» **WORK REQUIRED**: Could you return every line of the records below that contains the word "processing"?

» **THE DATA**:
<<<<
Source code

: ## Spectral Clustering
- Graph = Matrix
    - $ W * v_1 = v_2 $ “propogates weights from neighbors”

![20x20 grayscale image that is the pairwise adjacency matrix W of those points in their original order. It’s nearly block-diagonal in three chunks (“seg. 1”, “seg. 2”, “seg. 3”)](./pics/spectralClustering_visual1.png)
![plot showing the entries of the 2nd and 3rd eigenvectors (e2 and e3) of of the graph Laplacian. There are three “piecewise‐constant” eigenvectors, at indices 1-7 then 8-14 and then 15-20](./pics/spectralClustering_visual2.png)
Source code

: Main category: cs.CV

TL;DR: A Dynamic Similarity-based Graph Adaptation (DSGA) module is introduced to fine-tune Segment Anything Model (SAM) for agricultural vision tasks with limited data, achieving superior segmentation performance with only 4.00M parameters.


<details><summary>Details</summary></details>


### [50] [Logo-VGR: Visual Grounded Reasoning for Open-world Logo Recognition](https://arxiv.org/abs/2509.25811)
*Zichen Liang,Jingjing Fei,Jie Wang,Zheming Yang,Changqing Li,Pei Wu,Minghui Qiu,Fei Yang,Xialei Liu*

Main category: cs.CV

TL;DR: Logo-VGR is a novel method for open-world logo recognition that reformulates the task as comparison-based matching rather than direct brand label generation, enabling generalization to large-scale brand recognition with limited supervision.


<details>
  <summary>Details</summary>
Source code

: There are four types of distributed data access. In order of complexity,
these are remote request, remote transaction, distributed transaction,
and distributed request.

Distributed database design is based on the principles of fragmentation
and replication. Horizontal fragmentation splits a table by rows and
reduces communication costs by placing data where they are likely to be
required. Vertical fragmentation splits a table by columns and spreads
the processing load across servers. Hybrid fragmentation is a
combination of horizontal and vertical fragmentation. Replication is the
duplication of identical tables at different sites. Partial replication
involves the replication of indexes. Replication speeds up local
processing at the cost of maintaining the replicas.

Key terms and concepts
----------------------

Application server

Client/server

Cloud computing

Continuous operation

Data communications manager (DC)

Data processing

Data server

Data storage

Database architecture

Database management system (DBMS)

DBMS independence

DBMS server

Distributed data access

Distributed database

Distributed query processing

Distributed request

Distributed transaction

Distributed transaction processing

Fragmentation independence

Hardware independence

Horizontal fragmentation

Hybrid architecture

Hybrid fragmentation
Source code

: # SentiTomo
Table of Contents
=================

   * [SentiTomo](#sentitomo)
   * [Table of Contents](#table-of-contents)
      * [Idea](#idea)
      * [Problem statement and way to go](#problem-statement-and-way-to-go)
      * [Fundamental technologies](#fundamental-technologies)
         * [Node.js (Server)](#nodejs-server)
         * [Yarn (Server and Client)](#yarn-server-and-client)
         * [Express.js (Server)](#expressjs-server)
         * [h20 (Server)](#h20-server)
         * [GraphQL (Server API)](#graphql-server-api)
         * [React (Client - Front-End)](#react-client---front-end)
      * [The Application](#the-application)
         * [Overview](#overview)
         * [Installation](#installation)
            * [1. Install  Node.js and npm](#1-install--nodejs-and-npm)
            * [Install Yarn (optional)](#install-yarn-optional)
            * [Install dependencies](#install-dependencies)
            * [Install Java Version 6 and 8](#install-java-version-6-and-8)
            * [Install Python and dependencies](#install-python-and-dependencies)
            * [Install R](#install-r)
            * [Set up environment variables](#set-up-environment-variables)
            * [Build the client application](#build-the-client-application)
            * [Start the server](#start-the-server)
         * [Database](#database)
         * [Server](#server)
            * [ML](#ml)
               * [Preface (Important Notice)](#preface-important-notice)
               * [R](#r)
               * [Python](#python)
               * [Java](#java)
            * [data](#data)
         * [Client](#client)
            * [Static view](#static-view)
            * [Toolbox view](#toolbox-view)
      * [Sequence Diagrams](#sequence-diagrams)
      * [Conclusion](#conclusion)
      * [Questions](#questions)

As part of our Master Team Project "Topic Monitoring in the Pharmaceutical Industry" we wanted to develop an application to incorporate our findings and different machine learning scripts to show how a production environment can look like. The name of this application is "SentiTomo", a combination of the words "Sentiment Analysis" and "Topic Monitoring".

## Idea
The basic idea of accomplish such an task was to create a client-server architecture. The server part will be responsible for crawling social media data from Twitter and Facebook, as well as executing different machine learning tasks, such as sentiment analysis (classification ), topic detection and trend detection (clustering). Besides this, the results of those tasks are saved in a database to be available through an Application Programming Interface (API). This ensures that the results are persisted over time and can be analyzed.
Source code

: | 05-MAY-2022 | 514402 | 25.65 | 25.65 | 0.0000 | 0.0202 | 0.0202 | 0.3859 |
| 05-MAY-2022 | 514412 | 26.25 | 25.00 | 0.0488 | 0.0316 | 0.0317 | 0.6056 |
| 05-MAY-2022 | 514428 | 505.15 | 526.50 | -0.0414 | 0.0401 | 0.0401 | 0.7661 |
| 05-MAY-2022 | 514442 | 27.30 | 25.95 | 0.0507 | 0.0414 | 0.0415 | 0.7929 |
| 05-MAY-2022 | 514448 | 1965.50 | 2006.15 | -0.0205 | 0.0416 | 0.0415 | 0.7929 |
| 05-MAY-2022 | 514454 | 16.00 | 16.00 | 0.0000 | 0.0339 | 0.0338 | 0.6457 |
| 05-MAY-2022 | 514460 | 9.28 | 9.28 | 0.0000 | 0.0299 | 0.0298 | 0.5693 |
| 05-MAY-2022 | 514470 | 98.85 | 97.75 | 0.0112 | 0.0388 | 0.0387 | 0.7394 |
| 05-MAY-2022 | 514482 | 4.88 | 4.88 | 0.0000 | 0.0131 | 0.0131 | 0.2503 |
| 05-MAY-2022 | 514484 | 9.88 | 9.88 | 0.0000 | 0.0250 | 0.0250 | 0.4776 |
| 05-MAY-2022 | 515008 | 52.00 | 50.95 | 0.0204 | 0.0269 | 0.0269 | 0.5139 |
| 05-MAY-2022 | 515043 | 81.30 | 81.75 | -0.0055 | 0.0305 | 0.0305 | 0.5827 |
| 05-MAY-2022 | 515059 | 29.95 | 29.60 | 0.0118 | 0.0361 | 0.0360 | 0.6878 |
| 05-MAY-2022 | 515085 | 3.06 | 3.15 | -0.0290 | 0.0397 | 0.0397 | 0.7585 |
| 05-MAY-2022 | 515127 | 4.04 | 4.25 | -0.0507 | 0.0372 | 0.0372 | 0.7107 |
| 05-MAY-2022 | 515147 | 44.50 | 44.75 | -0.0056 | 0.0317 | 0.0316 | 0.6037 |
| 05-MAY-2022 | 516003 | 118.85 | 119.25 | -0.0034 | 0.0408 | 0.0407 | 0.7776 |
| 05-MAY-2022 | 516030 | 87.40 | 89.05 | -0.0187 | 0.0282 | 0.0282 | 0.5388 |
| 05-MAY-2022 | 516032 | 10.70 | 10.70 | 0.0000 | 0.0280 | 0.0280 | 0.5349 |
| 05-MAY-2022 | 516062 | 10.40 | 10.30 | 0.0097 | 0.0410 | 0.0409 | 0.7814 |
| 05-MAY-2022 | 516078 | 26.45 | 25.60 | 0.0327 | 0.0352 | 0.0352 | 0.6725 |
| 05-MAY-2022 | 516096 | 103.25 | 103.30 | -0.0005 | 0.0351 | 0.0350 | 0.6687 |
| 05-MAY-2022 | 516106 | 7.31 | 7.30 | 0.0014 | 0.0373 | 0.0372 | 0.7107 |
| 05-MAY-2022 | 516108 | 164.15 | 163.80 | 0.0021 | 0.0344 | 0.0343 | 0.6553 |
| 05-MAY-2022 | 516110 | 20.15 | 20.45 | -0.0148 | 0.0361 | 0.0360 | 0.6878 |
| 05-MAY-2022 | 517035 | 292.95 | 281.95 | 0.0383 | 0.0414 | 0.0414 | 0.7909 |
>>>>
» **RESPONSE**:
the processing load across servers. Hybrid fragmentation is a
processing at the cost of maintaining the replicas.
Data processing
Distributed query processing
Distributed transaction processing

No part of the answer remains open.